Morris Knolls students have also noticed the impact of fast fashion within the Denville and Rockaway communities. As a school with a variety of programs and students from out-of-district, we bring in a variety of different styles and forms of artistic expression. In spite of this diversity, there is a rising worry over the social and environmental effects of rapid fashion. Students are growing more conscious of the harm that cheaply produced apparel causes to the environment and the laborers who produce it. As a result, there is a push in our school community to encourage ethical and ecological fashion choices. Morris Knolls students are working to change the fashion business and the community at large by organizing activities like clothes exchanges, thrift stores, and talks about the value of mindful consumption. 

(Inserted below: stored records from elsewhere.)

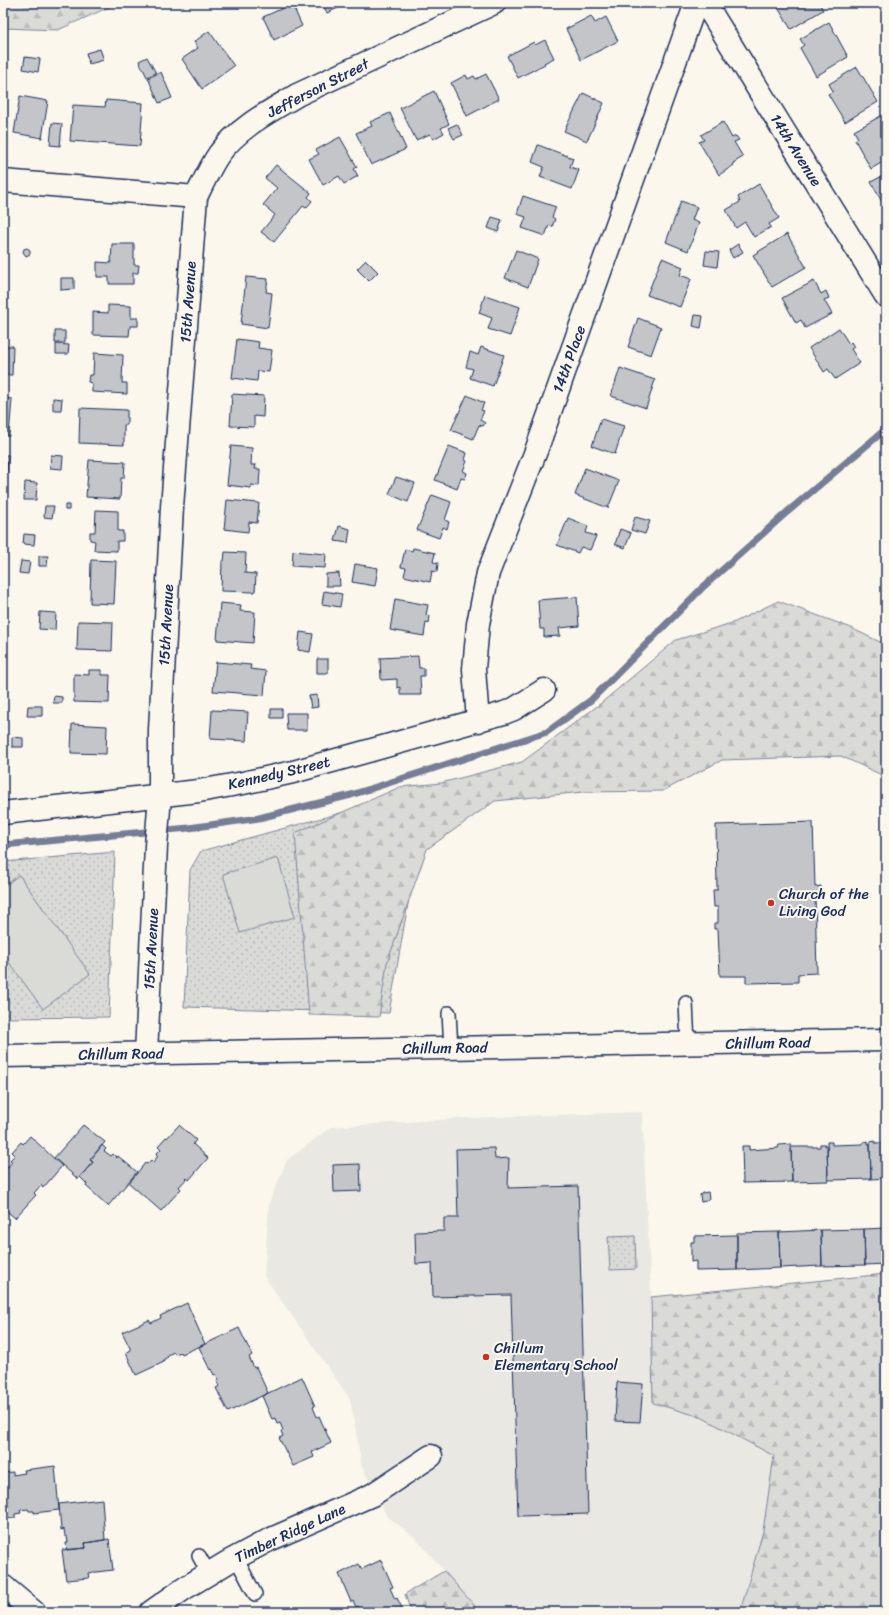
<svg xmlns="http://www.w3.org/2000/svg" width="889" height="1615" viewBox="0 0 889 1615" font-family="Sriracha,sans-serif">
	<style>
		.built { fill: #eae8e2 }
		.green { fill: url(#green-dots); stroke: #7a849a }
		.forest { fill: url(#forest-firs); stroke: #7a849a }
		.pitch { fill: #dadad7; stroke: #7a849a }
		.lines { fill: none; stroke-linecap: round; stroke-linejoin: round }
		.stream { stroke: #747e96; stroke-width: 7 }
		.building { fill: #c3c5c9; stroke: #1b2f5e }
		.service-casing { stroke: #1b2f5e; stroke-width: 16 }
		.minor-casing { stroke: #1b2f5e; stroke-width: 25 }
		.secondary-casing { stroke: #1b2f5e; stroke-width: 25 }
		.service { stroke: #fbf7ec; stroke-width: 13 }
		.minor { stroke: #fbf7ec; stroke-width: 22 }
		.secondary { stroke: #fbf7ec; stroke-width: 22 }
		.poi-dot { fill: #c8321e; stroke: #fbf7ec; stroke-width: 1.5 }
		.labels { text-anchor: middle; stroke-width: 4; stroke-linejoin: round; paint-order: stroke }
		.street-label { font-size: 15px; fill: #1b2f5e; stroke: #fbf7ec }
		.poi-label { font-size: 15px; fill: #1b2f5e; stroke: #fbf7ec; text-anchor: start }
	</style>
	<defs>
		<pattern id="green-dots" width="8" height="8" patternUnits="userSpaceOnUse"><rect width="8" height="8" fill="#dadad7"/><path d="M2 2h.1M6 6h.1" fill="none" stroke="#babbbb" stroke-width="1.8" stroke-linecap="round"/></pattern>
		<pattern id="forest-firs" width="22" height="20" patternUnits="userSpaceOnUse"><rect width="22" height="20" fill="#dadad7"/><path d="M5 1l3.5 6h-7zM16 11l3.5 6h-7z" fill="#babbbb"/></pattern>
	</defs>
	<rect width="100%" height="100%" fill="#fbf7ec"/>
	<filter id="ink" filterUnits="userSpaceOnUse"><feTurbulence type="fractalNoise" baseFrequency=".025" numOctaves="2"/><feDisplacementMap in="SourceGraphic" scale="8" xChannelSelector="R" yChannelSelector="G"/><feConvolveMatrix kernelMatrix="1 2 1 2 8 2 1 2 1" color-interpolation-filters="sRGB"/></filter>
	<g filter="url(#ink)">
		<!-- built -->
		<path class="built" d="M642,1112L652,1315L653,1403L701,1417L774,1456L763,1531L740,1612H480L416,1539L386,1515L362,1467L350,1399L264,1276L269,1203L287,1160L331,1127L466,1118Z"/>
		<!-- green -->
		<path class="green" d="M428,789L389,1013L184,1007L190,870L201,851Z
			M115,852L109,1017L3,1018V862Z
			M635,1236L636,1269L610,1270L608,1237Z"/>
		<!-- forest -->
		<path class="forest" d="M3,3H118L58,30L3,28Z
			M778,601L849,627L886,645V777L841,756L722,760L663,791L583,792L495,801L427,849L387,963L379,1017L309,1015L295,833L400,787L441,783L522,762L600,704L676,640L735,622Z
			M886,1274V1612H740L763,1531L774,1456L701,1417L653,1403L651,1297Z
			M444,1571L480,1612H411L405,1594Z"/>
		<!-- pitch -->
		<path class="pitch" d="M278,858L295,917L240,933L223,874Z
			M19,875L90,974L43,1009L3,954V887Z"/>
		<g class="lines">
			<!-- stream -->
			<path class="stream" d="M3,845L189,828L259,818L351,795L547,732L591,700L702,588L786,513L886,429"/>
		</g>
		<!-- building -->
		<path class="building" d="M322,3H349L327,13Z
			M775,3H819L823,10L791,29Z
			M292,4L302,26L274,40L263,17Z
			M591,16L595,23L606,17L618,41L581,60L566,29Z
			M829,22L848,57L816,76L800,48L804,45L800,39Z
			M209,31L234,66L202,89L182,59L198,48L194,42Z
			M545,40L554,58L544,63L545,64L518,78L507,56L534,42L535,45Z
			M100,49L104,60L89,64L86,53Z
			M25,57L40,59L38,72L23,69Z
			M147,57L156,73L147,77L139,61Z
			M857,67L878,102L845,122L828,94L833,91L829,84Z
			M161,72L172,98L159,103L148,78Z
			M486,74L499,99L467,116L451,83L466,75L468,79L474,76L476,79Z
			M434,91L449,124L441,128L444,133L433,139L430,134L416,140L400,108Z
			M583,93L604,103L587,141L564,131Z
			M20,96L48,101L42,138L14,133Z
			M106,100L143,103L140,146L70,141L73,105L105,107Z
			M390,113L406,149L371,165L356,133L372,126L370,122Z
			M886,113V160L871,169L855,140L858,138L854,131Z
			M723,122L732,138L736,136L739,140L734,142L743,157L733,163L734,165L719,175L699,142L704,140L701,135Z
			M52,123L62,124L60,146L50,145Z
			M457,124L463,135L454,139L448,128Z
			M340,137L357,167L354,169L358,176L344,184L339,176L323,185L309,159L319,154L316,150Z
			M538,145L573,158L570,167L579,170L572,189L540,177L544,167L532,162Z
			M276,165L311,193L308,197L312,201L306,208L303,206L274,242L261,232L275,215L263,205L277,188L265,178Z
			M886,174V199L882,202L871,182Z
			M759,184L779,218L769,224L771,227L754,237L745,222L736,228L726,210L740,202L738,197Z
			M523,196L556,207L552,217L555,219L552,227L549,225L545,236L522,228L526,217L517,214Z
			M681,201L697,207L692,220L699,223L688,251L666,242Z
			M492,217L502,220L498,232L488,228Z
			M787,234L806,267L772,287L753,255Z
			M3,237H5L4,264H3Z
			M112,244H134V265H139L138,273H133V284H109V277H97V262L111,263Z
			M738,244L743,252L733,258L729,250Z
			M27,248L30,250V254L26,256L23,252L24,249Z
			M516,250L538,259L528,287L505,278Z
			M706,251L719,252L717,267L704,265Z
			M662,258L683,267L680,275L691,279L680,307L647,295Z
			M366,260L378,272L369,281L357,269Z
			M246,277L268,279L266,292L272,293L268,328L241,324Z
			M61,278H74V289L61,290Z
			M814,281L821,294L826,291L829,298L824,300L832,314L805,328L801,320L796,323L782,298Z
			M485,295L520,307L510,336L488,329L492,318L479,313Z
			M108,305L131,306V318H138V326H130L129,336L93,335V312L108,313Z
			M695,315L703,316L701,328L693,326Z
			M638,318L661,327L651,355L628,347Z
			M839,328L849,344L851,342L854,347L851,349L860,363L835,379L828,369L824,372L809,348Z
			M55,331H65V343H55Z
			M237,339L259,342L258,348L272,350L269,372L258,371L257,381L232,378Z
			M56,344L69,345L68,354H56Z
			M3,346H13L12,375H3Z
			M481,347L504,355L493,386L470,378L473,369L466,367L470,352L478,355Z
			M94,353L123,355L122,383H127V394L92,392V383L88,382L89,375H93Z
			M620,368L655,380L646,408L611,396Z
			M232,394L264,396L263,417L254,416V427L230,426Z
			M467,395L484,403L481,410L484,411L480,420L485,423L483,426L479,425L473,439L451,430Z
			M3,398L12,399L9,436H3Z
			M53,398L62,399L61,410H53Z
			M80,408L127,410V425H124V445L79,443Z
			M601,419L624,426L615,454L592,446Z
			M231,446L252,448L251,465H256L255,469H260L259,486L251,485V488L227,485Z
			M449,446L467,453L465,460L467,461L463,471L467,473L465,479L461,478L457,489L435,480Z
			M3,455H8L6,494L3,493Z
			M51,455L63,456L62,469L50,468Z
			M89,460L125,462L124,478H121L120,499L86,497Z
			M585,468L619,481L608,508L575,495Z
			M396,477L415,483L408,502L389,494Z
			M25,482L37,483L36,500H24Z
			M432,495L451,502L445,520L449,522L447,529L443,527L439,538L417,530Z
			M227,500L259,503L257,523L249,522L248,532L224,529Z
			M65,505H69V510H65Z
			M45,506H54L52,518L44,517Z
			M96,510L118,511V531H123V541H117V551L94,550L95,541L90,540V532H95Z
			M635,517L650,521L645,534L631,530Z
			M568,518L588,526L586,533L596,536L590,550L581,547L578,553L557,545Z
			M339,526L350,529L348,543L335,541Z
			M620,529L631,533L625,548L615,544Z
			M24,534L35,535L34,545L23,544Z
			M413,548L435,553L433,562L438,563L437,572L432,571L430,582L404,576L406,568L401,567L405,549L412,551Z
			M293,551L326,554L325,568L292,566Z
			M225,552L246,553L245,573L256,574L255,592L221,591L222,561H224Z
			M39,556H48L47,566H39Z
			M91,560L116,561L114,604L90,603Z
			M21,561L30,562L28,574L19,573Z
			M355,564L378,568L375,586L352,582Z
			M339,573L340,586H326V574Z
			M324,591L342,594L340,607L322,604Z
			M577,597L579,626L559,628L560,636L544,637V629H540L538,600Z
			M395,599L428,605L426,615L430,616L429,623L426,622L424,636L390,630Z
			M220,603L241,605L240,611L255,612L253,643L217,640Z
			M40,612L56,613L55,630L39,629Z
			M78,621L113,622L112,651L77,650Z
			M300,632L313,634L310,652L298,650Z
			M418,656L419,668H424V676H420L421,695H400V687L397,688V679L381,680L380,658Z
			M317,659H328V673H317Z
			M216,662L251,665L250,669L266,671L264,695L213,691Z
			M89,670H102V675H110L109,703L74,702V674L89,675Z
			M317,695L318,707L311,708L309,696Z
			M54,696L62,697V703H53Z
			M28,706H42V716H27Z
			M271,709H282V718H271Z
			M212,710L248,712L246,741L210,739Z
			M286,713H307V730H287Z
			M72,724L107,726L106,754L71,753Z
			M12,737L23,738V747H12Z
			M813,822L815,887L821,886V896H815L817,973L798,974V982L746,983V976H720L718,929H714V923H718V907H714L713,890H717L716,825Z
			M83,1125L105,1142L90,1160L93,1162L78,1179L54,1158Z
			M179,1125L196,1140L193,1144L208,1158L189,1180L187,1178L179,1187L181,1189L161,1211L129,1183L145,1163L147,1164L151,1160L153,1162L158,1156L156,1154L161,1149L158,1146L166,1137L167,1138Z
			M30,1136L62,1166L43,1188L41,1185L34,1193L36,1195L15,1218L3,1208V1170L6,1167L7,1168L12,1162L10,1160L15,1155L12,1152L21,1142L23,1144Z
			M868,1141V1144H870L871,1179L828,1180L827,1142H832V1145L863,1144V1142Z
			M875,1141V1143H886V1178L871,1179L870,1142Z
			M791,1144L792,1182L743,1183L742,1146H749V1150L778,1148L779,1145Z
			M820,1144H825V1146H827L828,1181L792,1182L791,1147H820Z
			M102,1145L106,1149L104,1151L111,1156L113,1154L117,1158L118,1156L137,1172L108,1206L86,1186L87,1184L80,1177L93,1162L90,1160Z
			M494,1148L495,1159L509,1158L508,1188L578,1186L588,1514L518,1516L511,1295L433,1297L432,1263L416,1264L415,1232L444,1231V1218H458L456,1149Z
			M360,1164L361,1191L334,1192L333,1165Z
			M708,1192L709,1198L706,1201L701,1202L700,1195L702,1193Z
			M886,1228V1264L865,1265L864,1229Z
			M864,1229L865,1265L822,1266L821,1230Z
			M821,1230L822,1266L780,1268L779,1232Z
			M779,1232L780,1268L737,1270V1233Z
			M737,1235V1270L696,1271V1261L691,1262V1242H694V1236Z
			M187,1303L205,1344L182,1354L181,1352L175,1354L174,1352L167,1355L168,1357L163,1360L164,1362L136,1375L126,1353L131,1350L122,1332L149,1320L151,1323L161,1318L160,1316Z
			M239,1328L252,1355L249,1357L254,1368L256,1367L268,1393L228,1412L216,1388L220,1386L217,1381L219,1380L216,1374L214,1375L211,1369L210,1370L199,1347Z
			M302,1377L315,1406L313,1407L317,1417L319,1416L331,1443L312,1452L314,1457L293,1466L279,1438L283,1436L281,1431L283,1430L280,1423L277,1424L275,1418L272,1419L262,1396Z
			M617,1382L643,1384L640,1422L615,1421Z
			M55,1466L59,1510L34,1513V1511H29L28,1509L20,1510L21,1513L15,1514V1518L3,1519V1473L13,1472V1475L25,1473L24,1470Z
			M102,1499L105,1540L85,1543L86,1548L67,1550L66,1543H68L67,1536H65L64,1529L61,1530L59,1504Z
			M109,1539L113,1570L88,1573L89,1578L66,1580L62,1550L86,1548L85,1543Z
			M381,1560L393,1587L390,1588L395,1599L397,1598L404,1612H360H361L358,1606L356,1607L353,1601L351,1602L339,1574L359,1564L362,1569Z"/>
		<g class="lines">
			<defs>
				<path id="service" d="M686,1003L688,1044
					M449,1013L451,1048
					M199,1556L209,1574
					M236,1558L255,1594"/>
				<path id="minor" d="M705,3L886,296
					M3,181L196,197
					M478,721L474,669L478,624L488,573L536,451L696,3
					M3,813L199,791L243,783L293,772L504,713L514,709L544,690
					M146,1054L156,846L160,796V730L172,507L196,197C203,183 210,167 219,154C239,127 269,112 297,95L494,3
					M3,1586L34,1612
					M151,1612L185,1588L228,1562L269,1540L372,1495L431,1456"/>
				<path id="secondary" d="M3,1056L886,1040"/>
			</defs>
			<!-- service casing -->
			<use href="#service" class="service-casing"/>
			<!-- minor casing -->
			<use href="#minor" class="minor-casing"/>
			<!-- secondary casing -->
			<use href="#secondary" class="secondary-casing"/>
			<!-- service -->
			<use href="#service" class="service"/>
			<!-- minor -->
			<use href="#minor" class="minor"/>
			<!-- secondary -->
			<use href="#secondary" class="secondary"/>
		</g>
	</g>
	<!-- markers -->
	<g class="poi-dot">
		<circle cx="771" cy="903" r="4"/>
		<circle cx="486" cy="1357" r="4"/>
	</g>
	<g class="labels">
		<!-- street labels -->
		<g class="street-label">
			<text transform="translate(318 88) rotate(-27)" y="5">Jefferson Street</text>
			<text transform="translate(796 150) rotate(58)" y="5">14th Avenue</text>
			<text transform="translate(188 302) rotate(-86)" y="5">15th Avenue</text>
			<text transform="translate(569 359) rotate(-70)" y="5">14th Place</text>
			<text transform="translate(166 625) rotate(-87)" y="5">15th Avenue</text>
			<text transform="translate(279 773) rotate(-13)" y="5">Kennedy Street</text>
			<text transform="translate(151 949) rotate(-87)" y="5">15th Avenue</text>
			<text transform="translate(768 1043) rotate(-1)" y="5">Chillum Road</text>
			<text transform="translate(445 1048) rotate(-1)" y="5">Chillum Road</text>
			<text transform="translate(121 1054) rotate(-1)" y="5">Chillum Road</text>
			<text transform="translate(290 1533) rotate(-25)" y="5">Timber Ridge Lane</text>
		</g>
		<!-- poi labels -->
		<g class="poi-label">
			<text x="779" y="899">Church of the<tspan x="779" dy="17">Living God</tspan></text>
			<text x="494" y="1353">Chillum<tspan x="494" dy="17">Elementary School</tspan></text>
		</g>
	</g>
	<!-- margin -->
	<rect width="889" height="1615" fill="none" stroke="#fbf7ec" stroke-width="16"/>
	<rect x="8" y="8" width="873" height="1599" fill="none" stroke="#1b2f5e" stroke-width="1.5" filter="url(#ink)"/>
</svg>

Sophomore Soniya Shah shared her opinion, saying “I think that fast fashion is something that has taken over the lives of almost every person, even when they don’t realize it. I see it in the clothes that I throw out every season in the spring, which some families call ‘spring cleaning.’ Recently, I’ve been donating clothes to make it feel less like I am wasting or hurting the environment, but I know that regardless the issue of fast fashion is still present in my life. Honestly, I’d call it a sickness that humans are causing themselves…buying is an addiction in my eyes and fast fashion is an outlet.” 

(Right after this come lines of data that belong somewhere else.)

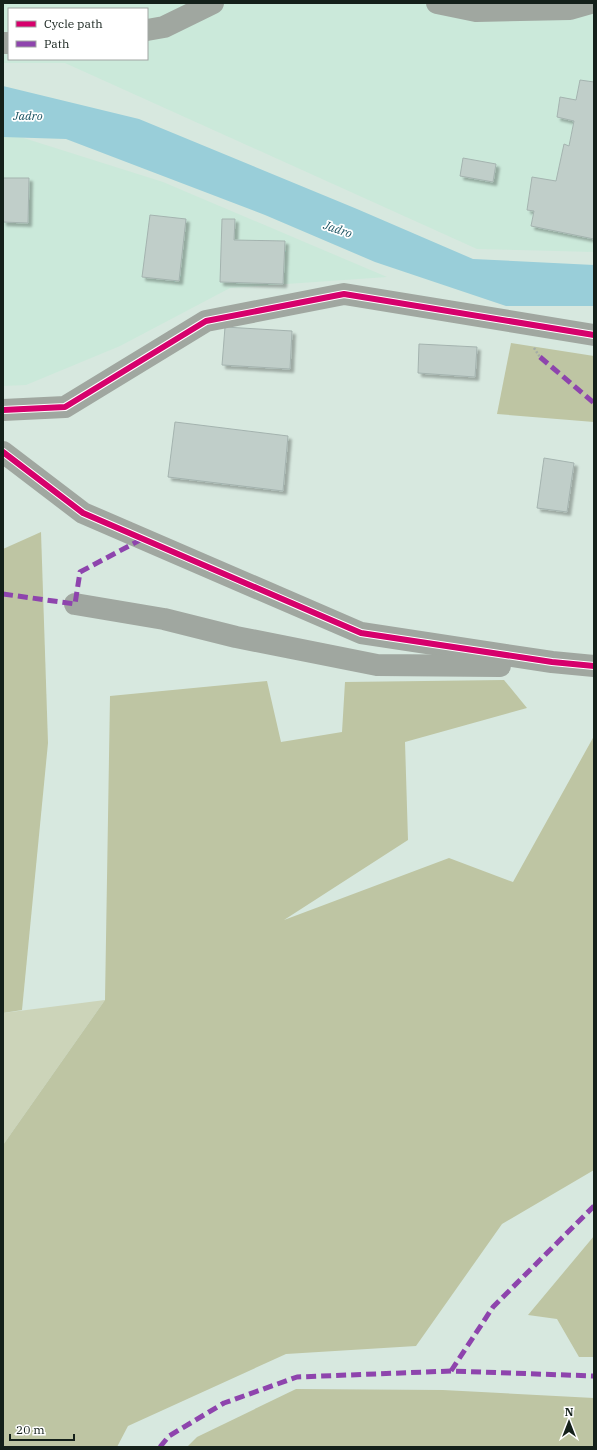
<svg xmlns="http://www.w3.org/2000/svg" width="597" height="1450" font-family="'IBM Plex Serif',serif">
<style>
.built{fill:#cbe9da;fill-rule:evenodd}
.green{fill:#ccd4b9}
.forest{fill:#bec5a3}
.water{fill:#99ced9}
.building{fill:#c0cec9;stroke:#a4b3af;filter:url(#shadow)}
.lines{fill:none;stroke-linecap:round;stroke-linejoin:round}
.path{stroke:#a3aca6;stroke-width:2.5;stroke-dasharray:2 2;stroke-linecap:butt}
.minor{stroke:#a0a7a0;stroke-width:22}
.quiet{stroke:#8e44ad;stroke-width:5;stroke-dasharray:10 5;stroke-linecap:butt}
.cycleway-casing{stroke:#fff;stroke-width:8}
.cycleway{stroke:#d6006c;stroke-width:6}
.labels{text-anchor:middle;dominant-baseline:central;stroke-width:3.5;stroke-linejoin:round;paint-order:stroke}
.water-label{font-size:12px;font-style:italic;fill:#1a5362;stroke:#fff}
</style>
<defs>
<filter id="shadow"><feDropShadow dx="3.5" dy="3.5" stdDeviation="1" flood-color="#0004"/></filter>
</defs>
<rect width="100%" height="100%" fill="#d7e8df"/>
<g class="built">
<path d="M3,3H594V252L477,249L65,63H3ZM9,9H147V59H9Z"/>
<polygon points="3,134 11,134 163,182 387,277 230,288 120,346 26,385 3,386"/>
</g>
<polygon class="green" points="105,1000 3,1145 3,1013"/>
<g class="forest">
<polygon points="511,343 594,356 594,422 497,414"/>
<polygon points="41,532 48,743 22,1010 3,1013 3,549"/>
<polygon points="504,680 527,708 405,742 408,840 284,920 449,858 513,882 594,736 594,1170 502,1224 416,1346 286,1354 128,1426 117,1447 3,1447 3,1145 105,1000 110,696 267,681 281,742 342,732 345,682"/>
<polygon points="594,1236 594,1357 579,1357 557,1319 528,1315"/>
<polygon points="296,1389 443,1390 594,1398 594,1447 187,1447 197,1437"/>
</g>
<polygon class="water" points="3,86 139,119 357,209 473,259 594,265 594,306 506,306 375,262 265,215 66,139 3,137"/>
<g class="building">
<polygon points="580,80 594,82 594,239 531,226 534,211 527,210 532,177 556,181 564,144 569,146 574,121 557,117 560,97 576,100"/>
<polygon points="463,158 496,164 493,182 460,176"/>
<polygon points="3,178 29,178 28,223 3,222"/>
<polygon points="150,215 186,219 179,281 142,277"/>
<polygon points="222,219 235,219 234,240 285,241 283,284 220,282"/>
<polygon points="225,327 292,331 290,369 222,365"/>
<polygon points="419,344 477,347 475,377 418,373"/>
<polygon points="175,422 288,436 283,491 168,477"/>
<polygon points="544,458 574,463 567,512 537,508"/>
</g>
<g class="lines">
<polyline class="path" points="534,348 540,357"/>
<g class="minor">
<polyline points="437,3 476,11 570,9 591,3"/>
<polyline points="147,30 164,27 213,3"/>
<polyline points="3,43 9,43"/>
<polyline points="3,410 65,407 206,321 344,294 594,335"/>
<polyline points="3,452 83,513 361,633 552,662 594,666"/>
<polyline points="75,604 164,619 236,637 377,665 500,666"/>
</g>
<g class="quiet">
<polyline points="540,357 594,403"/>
<polyline points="3,594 75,604 80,572 142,539"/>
<polyline points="451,1371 493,1307 594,1206"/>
<polyline points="160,1447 169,1436 224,1403 297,1377 451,1371 594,1376"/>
</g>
<g class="cycleway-casing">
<g id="cycleway">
<polyline points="3,410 65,407 206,321 344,294 594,335"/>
<polyline points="3,452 83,513 361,633 552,662 594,666"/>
</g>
</g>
<use href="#cycleway" class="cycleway"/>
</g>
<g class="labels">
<g class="water-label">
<text x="28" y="115">Jadro</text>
<text transform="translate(338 229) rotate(19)">Jadro</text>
</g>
</g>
<rect width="597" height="1450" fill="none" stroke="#14201a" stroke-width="8"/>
<rect x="8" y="8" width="140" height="52" fill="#ffffff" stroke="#a1a6a3"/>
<rect x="16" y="21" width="20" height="6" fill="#d6006c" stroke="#a1a6a3"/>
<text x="44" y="28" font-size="12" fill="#14201a">Cycle path</text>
<rect x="16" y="41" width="20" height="6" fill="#8e44ad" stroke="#a1a6a3"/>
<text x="44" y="48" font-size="12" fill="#14201a">Path</text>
<g transform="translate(569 1422)" stroke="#ffffff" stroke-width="3" paint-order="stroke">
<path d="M0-3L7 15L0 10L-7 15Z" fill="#14201a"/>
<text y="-6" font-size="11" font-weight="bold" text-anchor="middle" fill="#14201a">N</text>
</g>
<path d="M10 1434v6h64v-6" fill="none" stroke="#14201a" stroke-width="2"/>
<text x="16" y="1434" font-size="12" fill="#14201a" stroke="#ffffff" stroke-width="3" paint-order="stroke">20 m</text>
</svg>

Sophomore Olivia Alvarez added, “While I have not bought anything from any fast fashion company, I understand the appeal. The ethics are questionable, but it makes up for it since it is so inexpensive.”

So what is there to do? 

The fashion industry is gradually changing to more environmentally friendly methods of consumption. Gen-Z environmentalists highly recommend thrifting clothing from consignment or resale stores as a strategy to support circular fashion and cut waste, as seen by statistics gathered from Digital Commerce 360. Moreover, purchasing classic, high-quality items from ethical clothing companies that value ethical labor standards and eco-friendly materials is becoming increasingly popular. As more individuals understand the value of mindful consumption and lessen the overall environmental effect of rapid fashion, minimalism is also growing in popularity. Individuals may contribute to a more ethical and sustainable fashion business by adopting these changes in their shopping patterns, which will ultimately aid in unraveling the negative aspects of rapid fashion.